▸ **Your goal**
Across the whole listing, return each line exactly, with no images included.

▸ **Record excerpts**
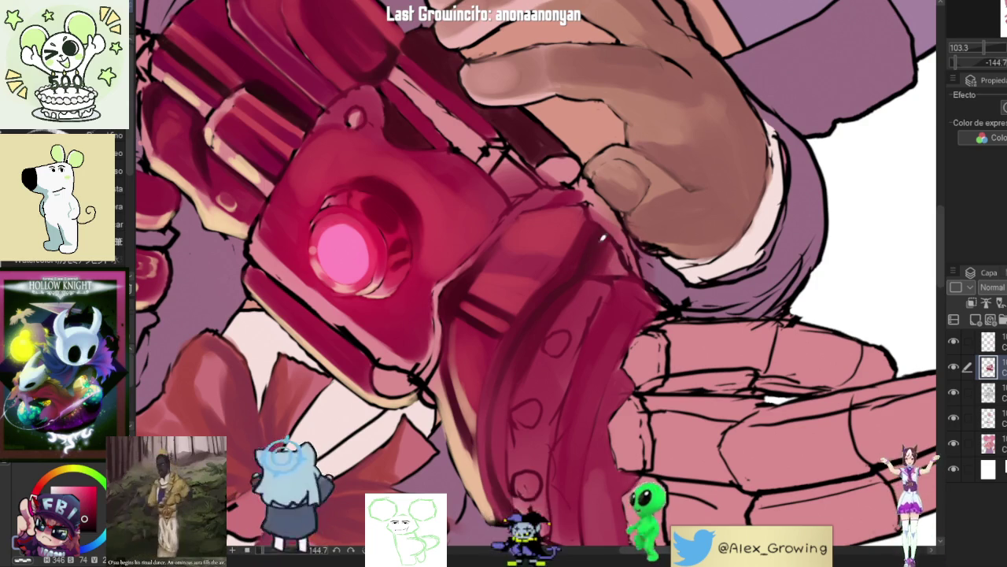
mouse_move(622, 227)
left_mouse_down()
mouse_move(638, 276)
mouse_move(628, 326)
mouse_move(595, 366)
mouse_move(546, 386)
left_mouse_up()
left_click_drag(403, 267, 496, 318)
scroll(488, 315, "up", 1)
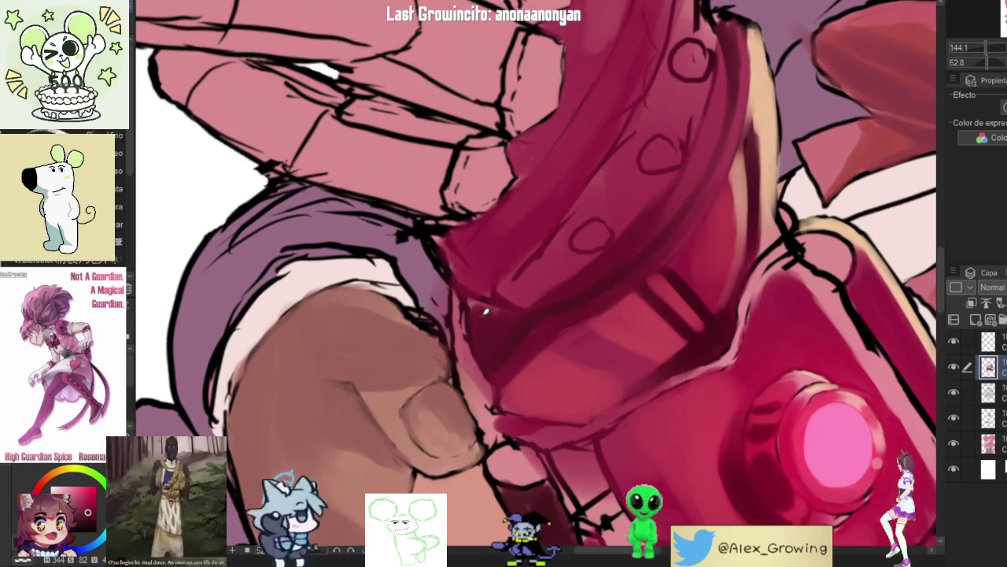
scroll(535, 310, "down", 5)
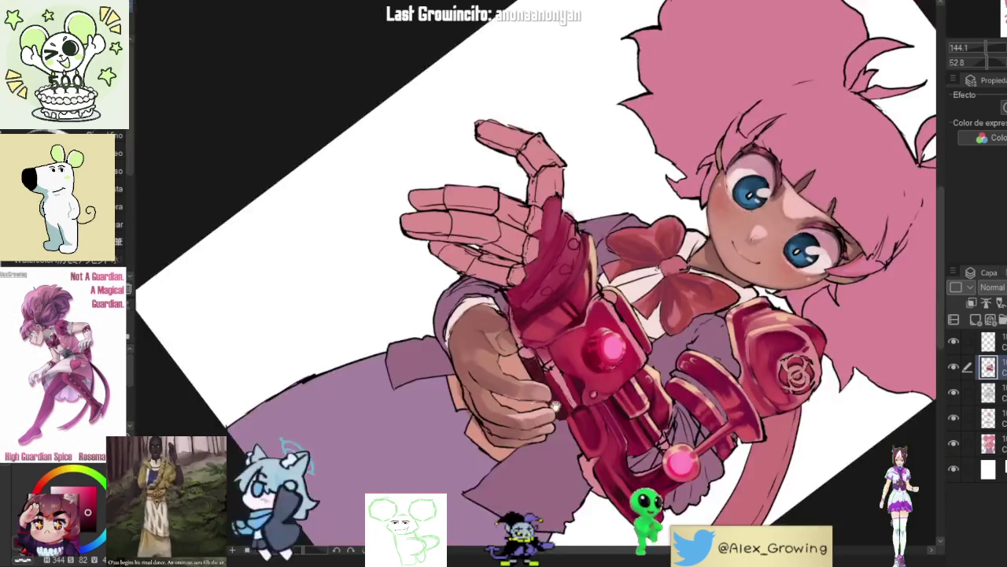
scroll(657, 155, "up", 1)
mouse_move(657, 155)
left_mouse_down()
mouse_move(673, 294)
mouse_move(618, 389)
mouse_move(496, 330)
mouse_move(605, 314)
left_mouse_up()
scroll(657, 213, "up", 2)
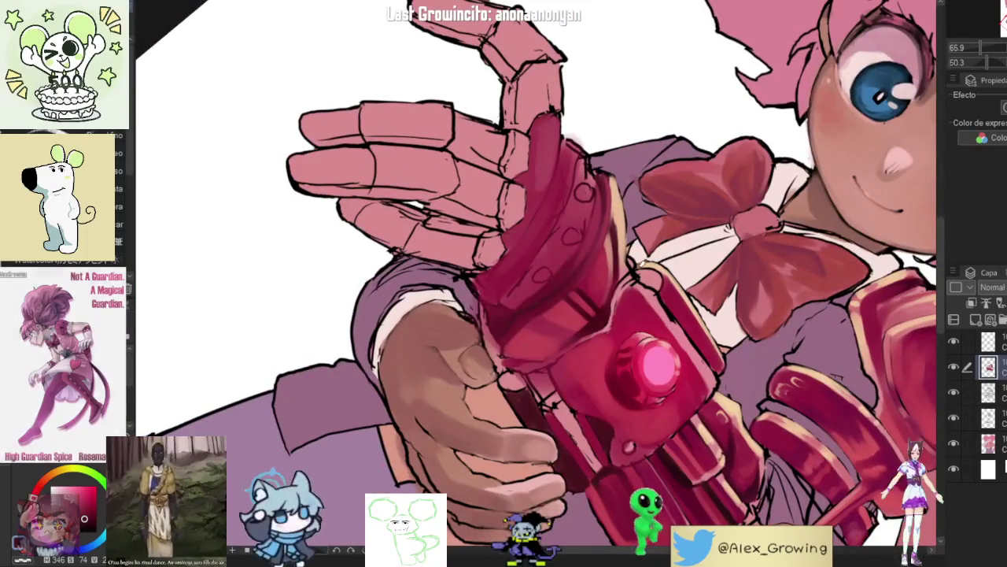
scroll(699, 244, "up", 3)
scroll(665, 275, "up", 5)
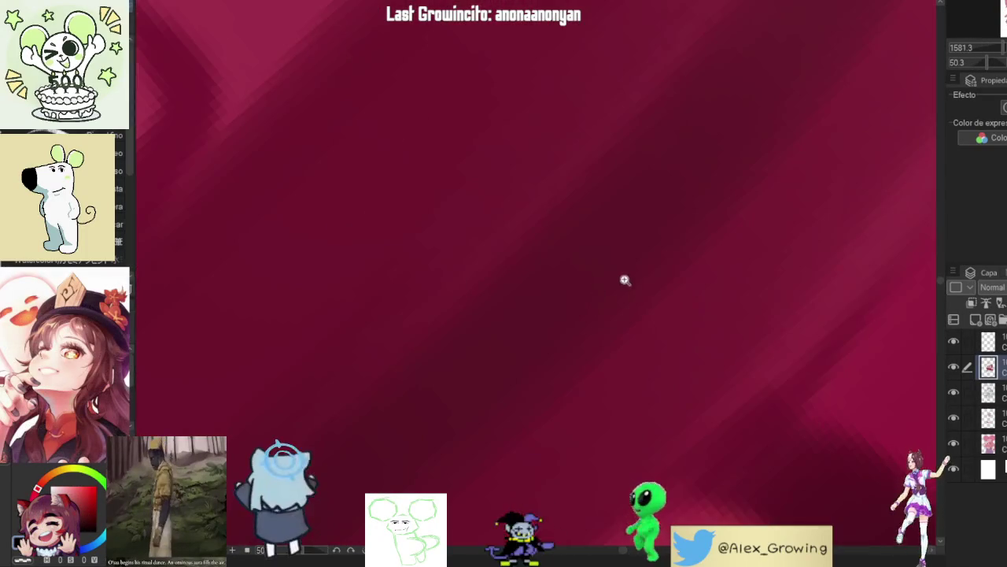
scroll(625, 281, "down", 3)
mouse_move(636, 378)
left_mouse_down()
mouse_move(637, 351)
mouse_move(513, 365)
mouse_move(609, 367)
mouse_move(581, 334)
mouse_move(564, 344)
left_mouse_up()
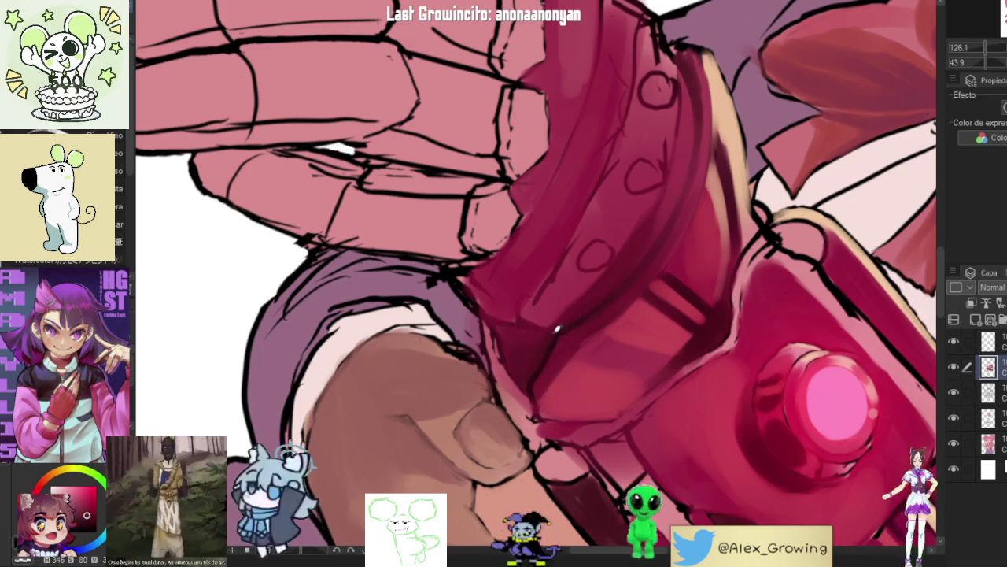
Step: Rotate and zoom the view onto the red cuff, with the bow upper left and arm upright
mouse_move(557, 332)
left_mouse_down()
mouse_move(585, 324)
mouse_move(589, 339)
left_mouse_up()
left_click_drag(606, 433, 629, 260)
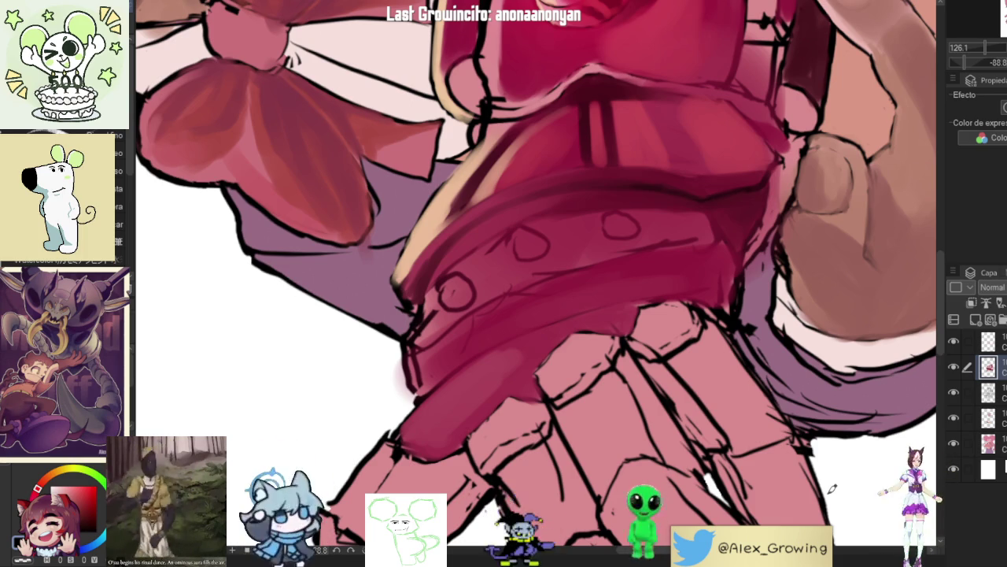
scroll(832, 488, "down", 5)
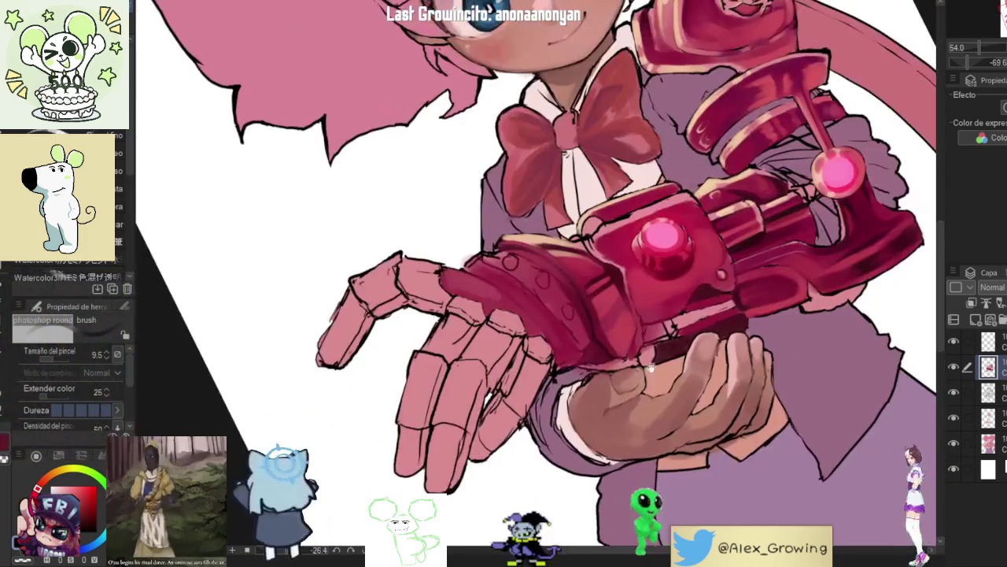
mouse_move(650, 368)
left_mouse_down()
mouse_move(661, 389)
mouse_move(592, 283)
left_mouse_up()
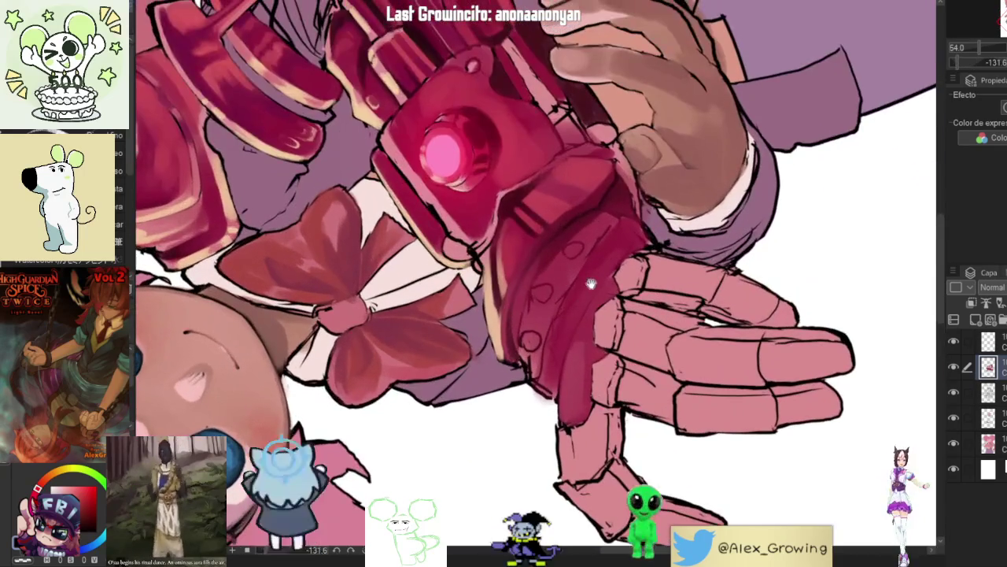
scroll(569, 356, "up", 2)
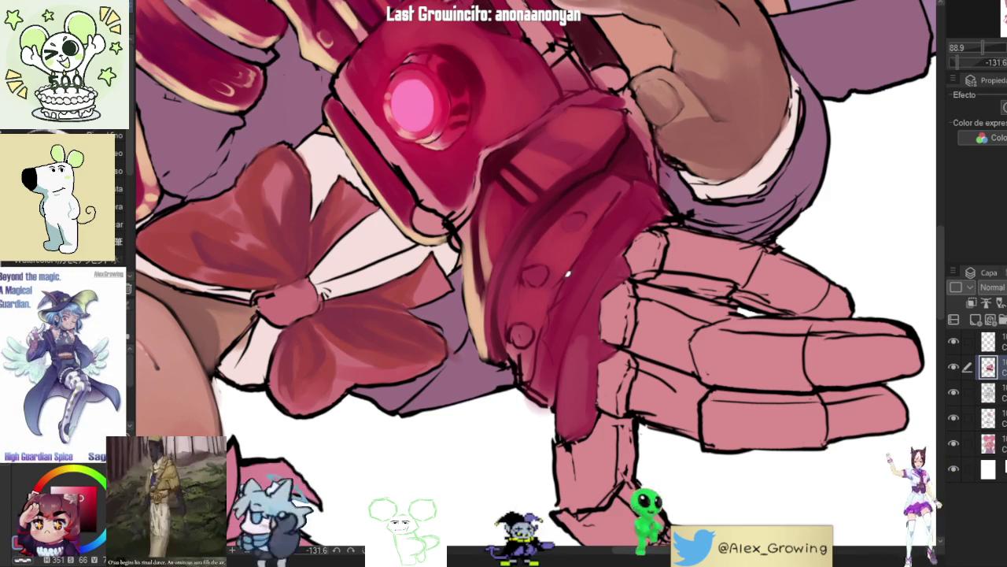
scroll(607, 221, "up", 4)
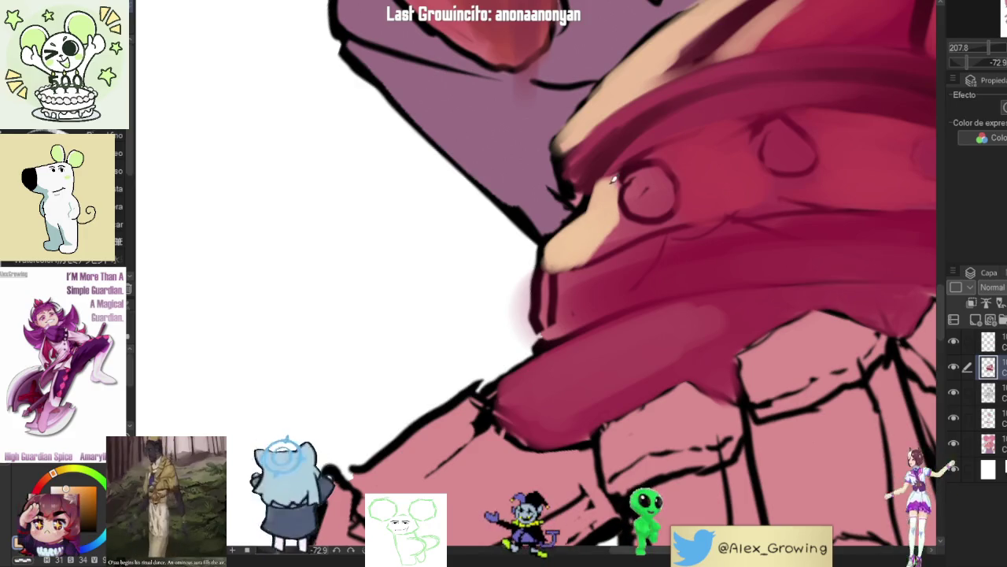
scroll(614, 180, "down", 5)
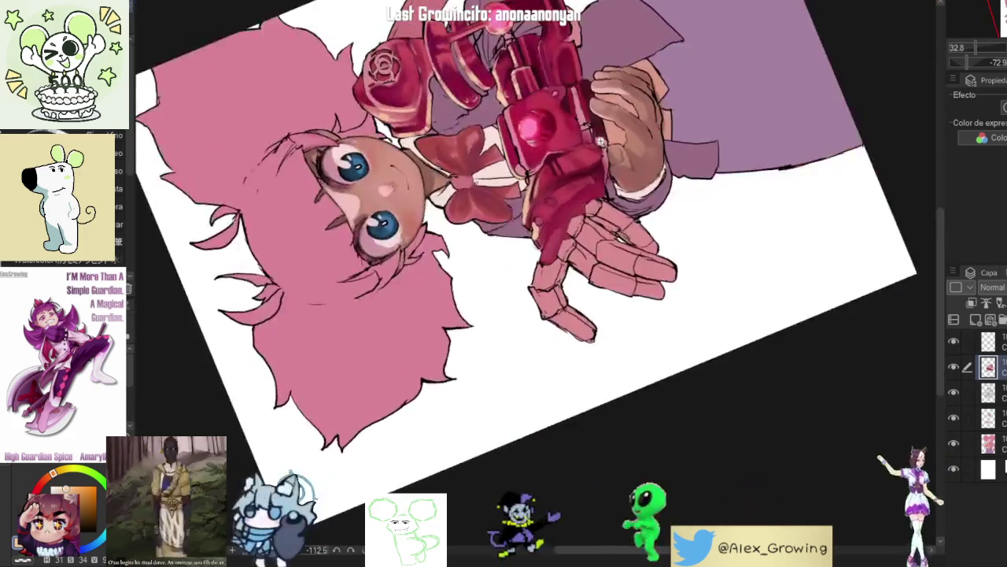
scroll(612, 220, "up", 3)
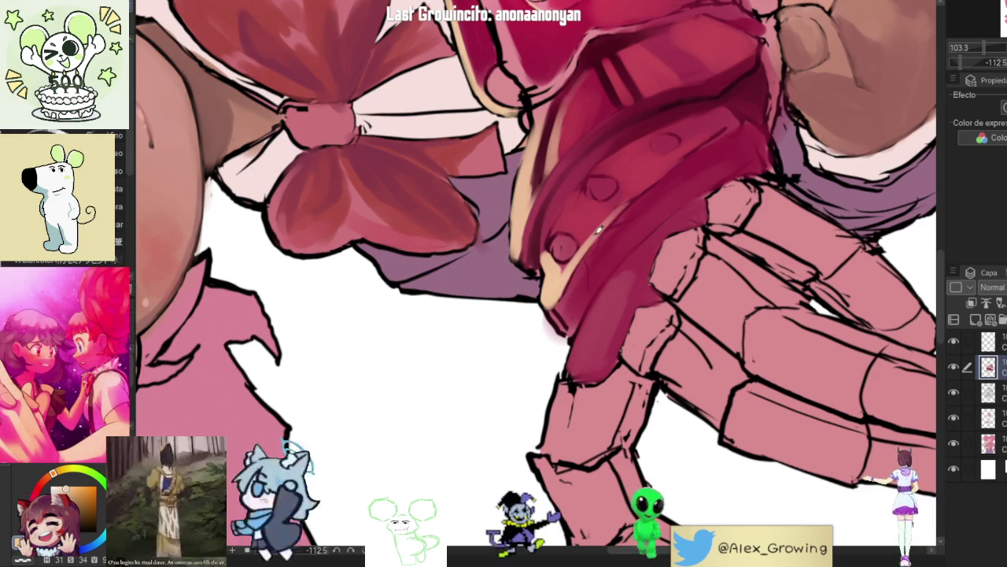
scroll(598, 234, "down", 5)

▸ **Output for this exercise**
mouse_move(622, 227)
left_mouse_down()
mouse_move(638, 276)
mouse_move(628, 326)
mouse_move(595, 366)
mouse_move(546, 386)
left_mouse_up()
left_click_drag(403, 267, 496, 318)
scroll(488, 315, "up", 1)
scroll(535, 310, "down", 5)
scroll(657, 155, "up", 1)
mouse_move(657, 155)
left_mouse_down()
mouse_move(673, 294)
mouse_move(618, 389)
mouse_move(496, 330)
mouse_move(605, 314)
left_mouse_up()
scroll(657, 213, "up", 2)
scroll(699, 244, "up", 3)
scroll(665, 275, "up", 5)
scroll(625, 281, "down", 3)
mouse_move(636, 378)
left_mouse_down()
mouse_move(637, 351)
mouse_move(513, 365)
mouse_move(609, 367)
mouse_move(581, 334)
mouse_move(564, 344)
left_mouse_up()
Step: Rotate and zoom the view onto the red cuff, with the bow upper left and arm upright
mouse_move(557, 332)
left_mouse_down()
mouse_move(585, 324)
mouse_move(589, 339)
left_mouse_up()
left_click_drag(606, 433, 629, 260)
scroll(832, 488, "down", 5)
mouse_move(650, 368)
left_mouse_down()
mouse_move(661, 389)
mouse_move(592, 283)
left_mouse_up()
scroll(569, 356, "up", 2)
scroll(607, 221, "up", 4)
scroll(614, 180, "down", 5)
scroll(612, 220, "up", 3)
scroll(598, 234, "down", 5)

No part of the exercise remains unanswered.